Met ‘een beetje van Maggi’ geef ik aan wat ik mis in het boek. Of beter: wat ik aan de discussie zou willen toevoegen.
Structuur van Maggi
Ik heb mijn bespiegelingen geclusterd in onderstaande mindmap. Ik bespreek de verschillende armen van de mindmap (met de klok mee, te beginnen zo rond één uur) hieronder.
Micro versus macro
Een markt (perfect of niet) is een coördinatiemechanisme. Het woord ‘coördinatie’ zegt het al: het is een samenspel, een interactie, van kleinere losse delen. Een markt bestaat niet op zichzelf, het is de resultante van iets anders. Het zijn de vele individuele acties of gedragingen van mensen (‘economische actoren’ in verhullend jargon) die samen de markt vormen.
Je zou ook kunnen zeggen: de markt dat is de optelsom, dat is macro. De onderbouwing van die markt, de losse handelingen van de actoren, dat is micro. Beiden. micro en macro, hangen op een bepaalde manier met elkaar samen. Het ene heeft met het andere te maken. Als ik zo terugkijk op het boek van Haegens ligt zijn focus vooral op macro en laat hij na dieper te graven naar het fundament van die markten (nogmaals, los van of ze wel of niet perfect zijn).

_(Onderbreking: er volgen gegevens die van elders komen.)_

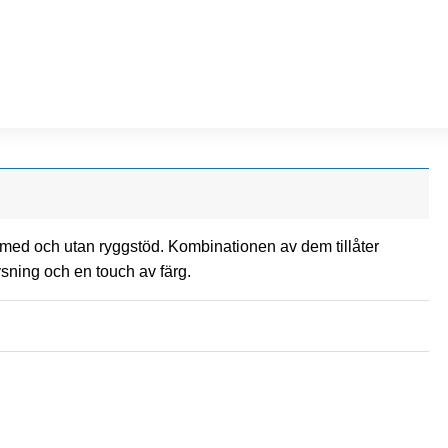
med och utan ryggstöd. Kombinationen av dem tillåter
ning och en touch av färg.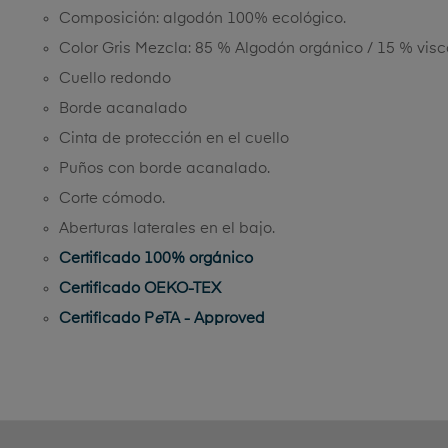
Composición: algodón 100% ecológico.
Color Gris Mezcla: 85 % Algodón orgánico / 15 % visc
Cuello redondo
Borde acanalado
Cinta de protección en el cuello
Puños con borde acanalado.
Corte cómodo.
Aberturas laterales en el bajo.
Certificado 100% orgánico
Certificado OEKO-TEX
Certificado P
e
TA - Approved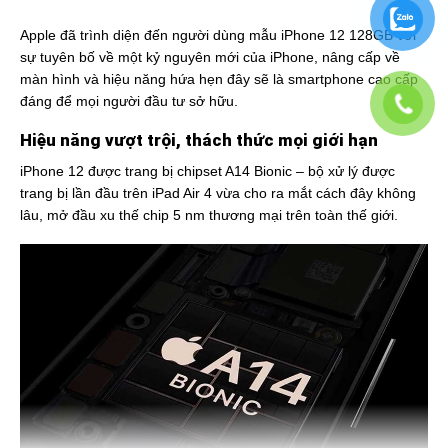
Apple đã trình diện đến người dùng mẫu iPhone 12 128GB với
sự tuyên bố về một kỷ nguyên mới của iPhone, nâng cấp về
màn hình và hiệu năng hứa hẹn đây sẽ là smartphone cao cấp
đáng để mọi người đầu tư sở hữu.
Hiệu năng vượt trội, thách thức mọi giới hạn
iPhone 12 được trang bị chipset A14 Bionic – bộ xử lý được
trang bị lần đầu trên iPad Air 4 vừa cho ra mắt cách đây không
lâu, mở đầu xu thế chip 5 nm thương mại trên toàn thế giới.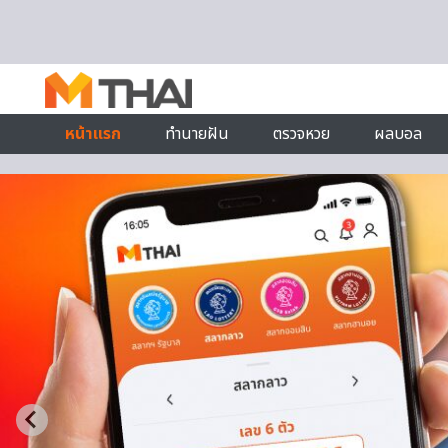
Skip to content
หน้าแรก
ทำนายฝัน
ตรวจหวย
ผลบอล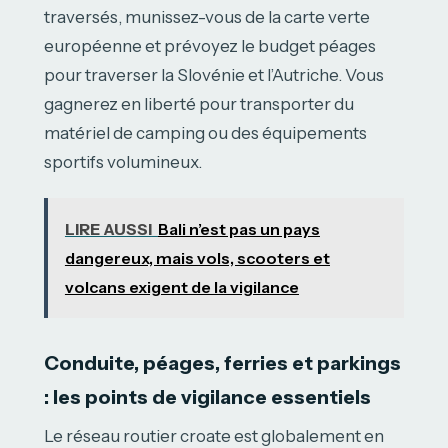
traversés, munissez-vous de la carte verte
européenne et prévoyez le budget péages
pour traverser la Slovénie et l’Autriche. Vous
gagnerez en liberté pour transporter du
matériel de camping ou des équipements
sportifs volumineux.
LIRE AUSSI
Bali n’est pas un pays
dangereux, mais vols, scooters et
volcans exigent de la vigilance
Conduite, péages, ferries et parkings
: les points de vigilance essentiels
Le réseau routier croate est globalement en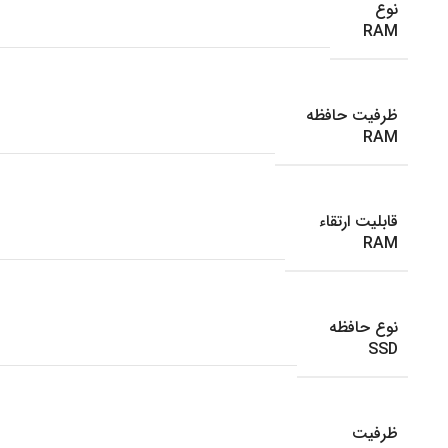
نوع
RAM
ظرفیت حافظه
RAM
قابلیت ارتقاء
RAM
نوع حافظه
SSD
ظرفیت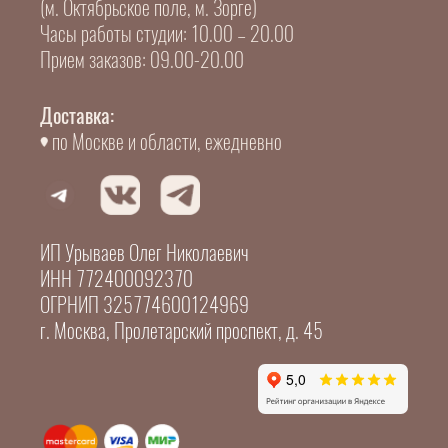
(м. Октябрьское поле, м. Зорге)
Часы работы студии: 10.00 – 20.00
Прием заказов: 09.00-20.00
Доставка:
по Москве и области, ежедневно
ИП Урываев Олег Николаевич
ИНН 772400092370
ОГРНИП 325774600124969
г. Москва, Пролетарский проспект, д. 45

In economisch jargon: bij de mythe van de ideale vrije markt uit de boekjes hoort noodgedwongen de mythe van de ‘homo economicus’. De homo economicus is die net zo wereldvreemde economische agent die volstrekt rationeel op basis van alle beschikbare informatie die keuze maakt die hem het meeste voordeel oplevert. Die homo economicus kan zijn de naar maximale winst strevende ondernemer of de naar maximaal nut strevende consument of de naar het hoogste inkomen strevende werknemer.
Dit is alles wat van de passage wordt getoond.